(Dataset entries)
= = = =

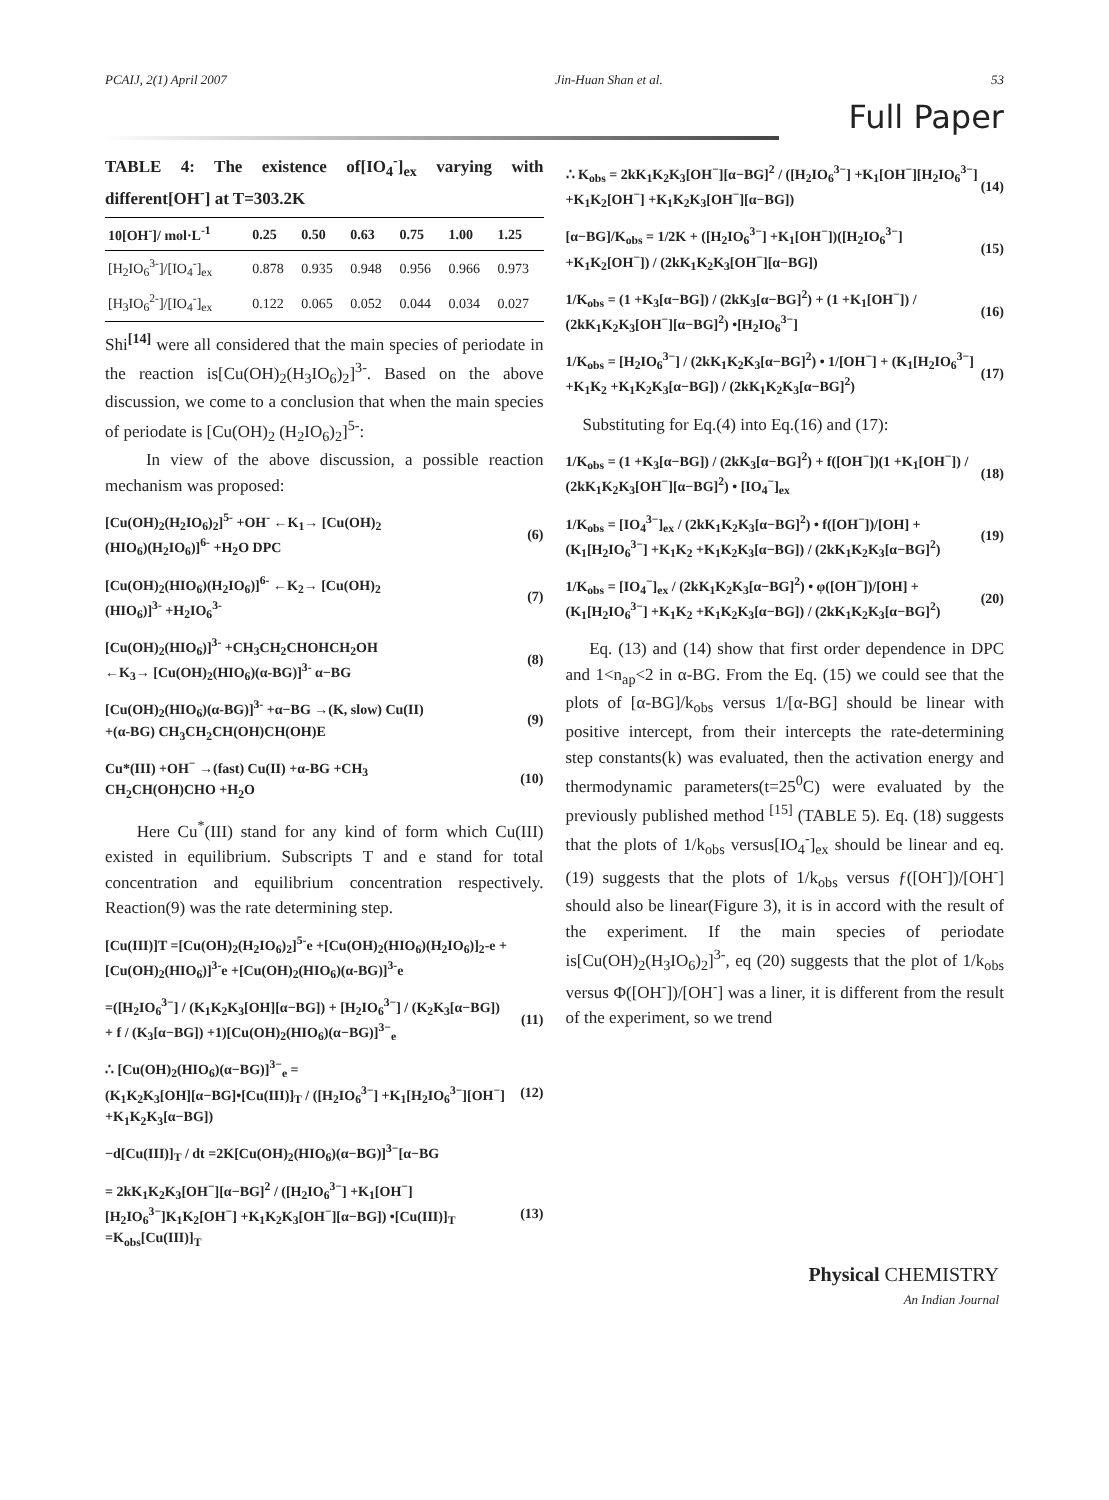PCAIJ, 2(1) April 2007 Jin-Huan Shan et al. 53
Full Paper
TABLE 4: The existence of[IO<sub>4</sub><sup>-</sup>]<sub>ex</sub> varying with different[OH<sup>-</sup>] at T=303.2K
| 10[OH<sup>-</sup>]/ mol·L<sup>-1</sup> | 0.25 | 0.50 | 0.63 | 0.75 | 1.00 | 1.25 |
| --- | --- | --- | --- | --- | --- | --- |
| [H<sub>2</sub>IO<sub>6</sub><sup>3-</sup>]/[IO<sub>4</sub><sup>-</sup>]<sub>ex</sub> | 0.878 | 0.935 | 0.948 | 0.956 | 0.966 | 0.973 |
| [H<sub>3</sub>IO<sub>6</sub><sup>2-</sup>]/[IO<sub>4</sub><sup>-</sup>]<sub>ex</sub> | 0.122 | 0.065 | 0.052 | 0.044 | 0.034 | 0.027 |
Shi<sup>[14]</sup> were all considered that the main species of periodate in the reaction is[Cu(OH)<sub>2</sub>(H<sub>3</sub>IO<sub>6</sub>)<sub>2</sub>]<sup>3-</sup>. Based on the above discussion, we come to a conclusion that when the main species of periodate is [Cu(OH)<sub>2</sub> (H<sub>2</sub>IO<sub>6</sub>)<sub>2</sub>]<sup>5-</sup>:
In view of the above discussion, a possible reaction mechanism was proposed:
[Cu(OH)<sub>2</sub>(H<sub>2</sub>IO<sub>6</sub>)<sub>2</sub>]<sup>5-</sup> +OH<sup>-</sup> ←K<sub>1</sub>→ [Cu(OH)<sub>2</sub>
(HIO<sub>6</sub>)(H<sub>2</sub>IO<sub>6</sub>)]<sup>6-</sup> +H<sub>2</sub>O DPC
(6)
[Cu(OH)<sub>2</sub>(HIO<sub>6</sub>)(H<sub>2</sub>IO<sub>6</sub>)]<sup>6-</sup> ←K<sub>2</sub>→ [Cu(OH)<sub>2</sub>
(HIO<sub>6</sub>)]<sup>3-</sup> +H<sub>2</sub>IO<sub>6</sub><sup>3-</sup>
(7)
[Cu(OH)<sub>2</sub>(HIO<sub>6</sub>)]<sup>3-</sup> +CH<sub>3</sub>CH<sub>2</sub>CHOHCH<sub>2</sub>OH
←K<sub>3</sub>→ [Cu(OH)<sub>2</sub>(HIO<sub>6</sub>)(α-BG)]<sup>3-</sup> α−BG
(8)
[Cu(OH)<sub>2</sub>(HIO<sub>6</sub>)(α-BG)]<sup>3-</sup> +α−BG →(K, slow) Cu(II)
+(α-BG) CH<sub>3</sub>CH<sub>2</sub>CH(OH)CH(OH)E
(9)
Cu*(III) +OH<sup>−</sup> →(fast) Cu(II) +α-BG +CH<sub>3</sub>
CH<sub>2</sub>CH(OH)CHO +H<sub>2</sub>O
(10)
Here Cu<sup>*</sup>(III) stand for any kind of form which Cu(III) existed in equilibrium. Subscripts T and e stand for total concentration and equilibrium concentration respectively. Reaction(9) was the rate determining step.
[Cu(III)]T =[Cu(OH)<sub>2</sub>(H<sub>2</sub>IO<sub>6</sub>)<sub>2</sub>]<sup>5-</sup>e +[Cu(OH)<sub>2</sub>(HIO<sub>6</sub>)(H<sub>2</sub>IO<sub>6</sub>)]<sub>2</sub>-e +[Cu(OH)<sub>2</sub>(HIO<sub>6</sub>)]<sup>3-</sup>e +[Cu(OH)<sub>2</sub>(HIO<sub>6</sub>)(α-BG)]<sup>3-</sup>e
=([H<sub>2</sub>IO<sub>6</sub><sup>3−</sup>] / (K<sub>1</sub>K<sub>2</sub>K<sub>3</sub>[OH][α−BG]) + [H<sub>2</sub>IO<sub>6</sub><sup>3−</sup>] / (K<sub>2</sub>K<sub>3</sub>[α−BG])
+ f / (K<sub>3</sub>[α−BG]) +1)[Cu(OH)<sub>2</sub>(HIO<sub>6</sub>)(α−BG)]<sup>3−</sup><sub>e</sub>
(11)
∴ [Cu(OH)<sub>2</sub>(HIO<sub>6</sub>)(α−BG)]<sup>3−</sup><sub>e</sub> =
(K<sub>1</sub>K<sub>2</sub>K<sub>3</sub>[OH][α−BG]•[Cu(III)]<sub>T</sub> / ([H<sub>2</sub>IO<sub>6</sub><sup>3−</sup>] +K<sub>1</sub>[H<sub>2</sub>IO<sub>6</sub><sup>3−</sup>][OH<sup>−</sup>] +K<sub>1</sub>K<sub>2</sub>K<sub>3</sub>[α−BG])
(12)
−d[Cu(III)]<sub>T</sub> / dt =2K[Cu(OH)<sub>2</sub>(HIO<sub>6</sub>)(α−BG)]<sup>3−</sup>[α−BG
= 2kK<sub>1</sub>K<sub>2</sub>K<sub>3</sub>[OH<sup>−</sup>][α−BG]<sup>2</sup> / ([H<sub>2</sub>IO<sub>6</sub><sup>3−</sup>] +K<sub>1</sub>[OH<sup>−</sup>][H<sub>2</sub>IO<sub>6</sub><sup>3−</sup>]K<sub>1</sub>K<sub>2</sub>[OH<sup>−</sup>] +K<sub>1</sub>K<sub>2</sub>K<sub>3</sub>[OH<sup>−</sup>][α−BG]) •[Cu(III)]<sub>T</sub> =K<sub>obs</sub>[Cu(III)]<sub>T</sub>
(13)
∴ K<sub>obs</sub> = 2kK<sub>1</sub>K<sub>2</sub>K<sub>3</sub>[OH<sup>−</sup>][α−BG]<sup>2</sup> / ([H<sub>2</sub>IO<sub>6</sub><sup>3−</sup>] +K<sub>1</sub>[OH<sup>−</sup>][H<sub>2</sub>IO<sub>6</sub><sup>3−</sup>] +K<sub>1</sub>K<sub>2</sub>[OH<sup>−</sup>] +K<sub>1</sub>K<sub>2</sub>K<sub>3</sub>[OH<sup>−</sup>][α−BG])
(14)
[α−BG]/K<sub>obs</sub> = 1/2K + ([H<sub>2</sub>IO<sub>6</sub><sup>3−</sup>] +K<sub>1</sub>[OH<sup>−</sup>])([H<sub>2</sub>IO<sub>6</sub><sup>3−</sup>] +K<sub>1</sub>K<sub>2</sub>[OH<sup>−</sup>]) / (2kK<sub>1</sub>K<sub>2</sub>K<sub>3</sub>[OH<sup>−</sup>][α−BG])
(15)
1/K<sub>obs</sub> = (1 +K<sub>3</sub>[α−BG]) / (2kK<sub>3</sub>[α−BG]<sup>2</sup>) + (1 +K<sub>1</sub>[OH<sup>−</sup>]) / (2kK<sub>1</sub>K<sub>2</sub>K<sub>3</sub>[OH<sup>−</sup>][α−BG]<sup>2</sup>) •[H<sub>2</sub>IO<sub>6</sub><sup>3−</sup>]
(16)
1/K<sub>obs</sub> = [H<sub>2</sub>IO<sub>6</sub><sup>3−</sup>] / (2kK<sub>1</sub>K<sub>2</sub>K<sub>3</sub>[α−BG]<sup>2</sup>) • 1/[OH<sup>−</sup>] + (K<sub>1</sub>[H<sub>2</sub>IO<sub>6</sub><sup>3−</sup>] +K<sub>1</sub>K<sub>2</sub> +K<sub>1</sub>K<sub>2</sub>K<sub>3</sub>[α−BG]) / (2kK<sub>1</sub>K<sub>2</sub>K<sub>3</sub>[α−BG]<sup>2</sup>)
(17)
Substituting for Eq.(4) into Eq.(16) and (17):
1/K<sub>obs</sub> = (1 +K<sub>3</sub>[α−BG]) / (2kK<sub>3</sub>[α−BG]<sup>2</sup>) + f([OH<sup>−</sup>])(1 +K<sub>1</sub>[OH<sup>−</sup>]) / (2kK<sub>1</sub>K<sub>2</sub>K<sub>3</sub>[OH<sup>−</sup>][α−BG]<sup>2</sup>) • [IO<sub>4</sub><sup>−</sup>]<sub>ex</sub>
(18)
1/K<sub>obs</sub> = [IO<sub>4</sub><sup>3−</sup>]<sub>ex</sub> / (2kK<sub>1</sub>K<sub>2</sub>K<sub>3</sub>[α−BG]<sup>2</sup>) • f([OH<sup>−</sup>])/[OH] + (K<sub>1</sub>[H<sub>2</sub>IO<sub>6</sub><sup>3−</sup>] +K<sub>1</sub>K<sub>2</sub> +K<sub>1</sub>K<sub>2</sub>K<sub>3</sub>[α−BG]) / (2kK<sub>1</sub>K<sub>2</sub>K<sub>3</sub>[α−BG]<sup>2</sup>)
(19)
1/K<sub>obs</sub> = [IO<sub>4</sub><sup>−</sup>]<sub>ex</sub> / (2kK<sub>1</sub>K<sub>2</sub>K<sub>3</sub>[α−BG]<sup>2</sup>) • φ([OH<sup>−</sup>])/[OH] + (K<sub>1</sub>[H<sub>2</sub>IO<sub>6</sub><sup>3−</sup>] +K<sub>1</sub>K<sub>2</sub> +K<sub>1</sub>K<sub>2</sub>K<sub>3</sub>[α−BG]) / (2kK<sub>1</sub>K<sub>2</sub>K<sub>3</sub>[α−BG]<sup>2</sup>)
(20)
Eq. (13) and (14) show that first order dependence in DPC and 1<n<sub>ap</sub><2 in α-BG. From the Eq. (15) we could see that the plots of [α-BG]/k<sub>obs</sub> versus 1/[α-BG] should be linear with positive intercept, from their intercepts the rate-determining step constants(k) was evaluated, then the activation energy and thermodynamic parameters(t=25<sup>0</sup>C) were evaluated by the previously published method <sup>[15]</sup> (TABLE 5). Eq. (18) suggests that the plots of 1/k<sub>obs</sub> versus[IO<sub>4</sub><sup>-</sup>]<sub>ex</sub> should be linear and eq.(19) suggests that the plots of 1/k<sub>obs</sub> versus ƒ([OH<sup>-</sup>])/[OH<sup>-</sup>] should also be linear(Figure 3), it is in accord with the result of the experiment. If the main species of periodate is[Cu(OH)<sub>2</sub>(H<sub>3</sub>IO<sub>6</sub>)<sub>2</sub>]<sup>3-</sup>, eq (20) suggests that the plot of 1/k<sub>obs</sub> versus Φ([OH<sup>-</sup>])/[OH<sup>-</sup>] was a liner, it is different from the result of the experiment, so we trend
Physical CHEMISTRY
An Indian Journal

= = = =

Where the line containing "1/K<sub>obs</sub> = [IO<sub>4</sub><sup>−</sup>]<sub>ex</sub>" appears in the data above, begin there and reproduce every line to the end exactly; include nothing else.

## PROBLEM SOLUTION
1/K<sub>obs</sub> = [IO<sub>4</sub><sup>−</sup>]<sub>ex</sub> / (2kK<sub>1</sub>K<sub>2</sub>K<sub>3</sub>[α−BG]<sup>2</sup>) • φ([OH<sup>−</sup>])/[OH] + (K<sub>1</sub>[H<sub>2</sub>IO<sub>6</sub><sup>3−</sup>] +K<sub>1</sub>K<sub>2</sub> +K<sub>1</sub>K<sub>2</sub>K<sub>3</sub>[α−BG]) / (2kK<sub>1</sub>K<sub>2</sub>K<sub>3</sub>[α−BG]<sup>2</sup>)
(20)
Eq. (13) and (14) show that first order dependence in DPC and 1<n<sub>ap</sub><2 in α-BG. From the Eq. (15) we could see that the plots of [α-BG]/k<sub>obs</sub> versus 1/[α-BG] should be linear with positive intercept, from their intercepts the rate-determining step constants(k) was evaluated, then the activation energy and thermodynamic parameters(t=25<sup>0</sup>C) were evaluated by the previously published method <sup>[15]</sup> (TABLE 5). Eq. (18) suggests that the plots of 1/k<sub>obs</sub> versus[IO<sub>4</sub><sup>-</sup>]<sub>ex</sub> should be linear and eq.(19) suggests that the plots of 1/k<sub>obs</sub> versus ƒ([OH<sup>-</sup>])/[OH<sup>-</sup>] should also be linear(Figure 3), it is in accord with the result of the experiment. If the main species of periodate is[Cu(OH)<sub>2</sub>(H<sub>3</sub>IO<sub>6</sub>)<sub>2</sub>]<sup>3-</sup>, eq (20) suggests that the plot of 1/k<sub>obs</sub> versus Φ([OH<sup>-</sup>])/[OH<sup>-</sup>] was a liner, it is different from the result of the experiment, so we trend
Physical CHEMISTRY
An Indian Journal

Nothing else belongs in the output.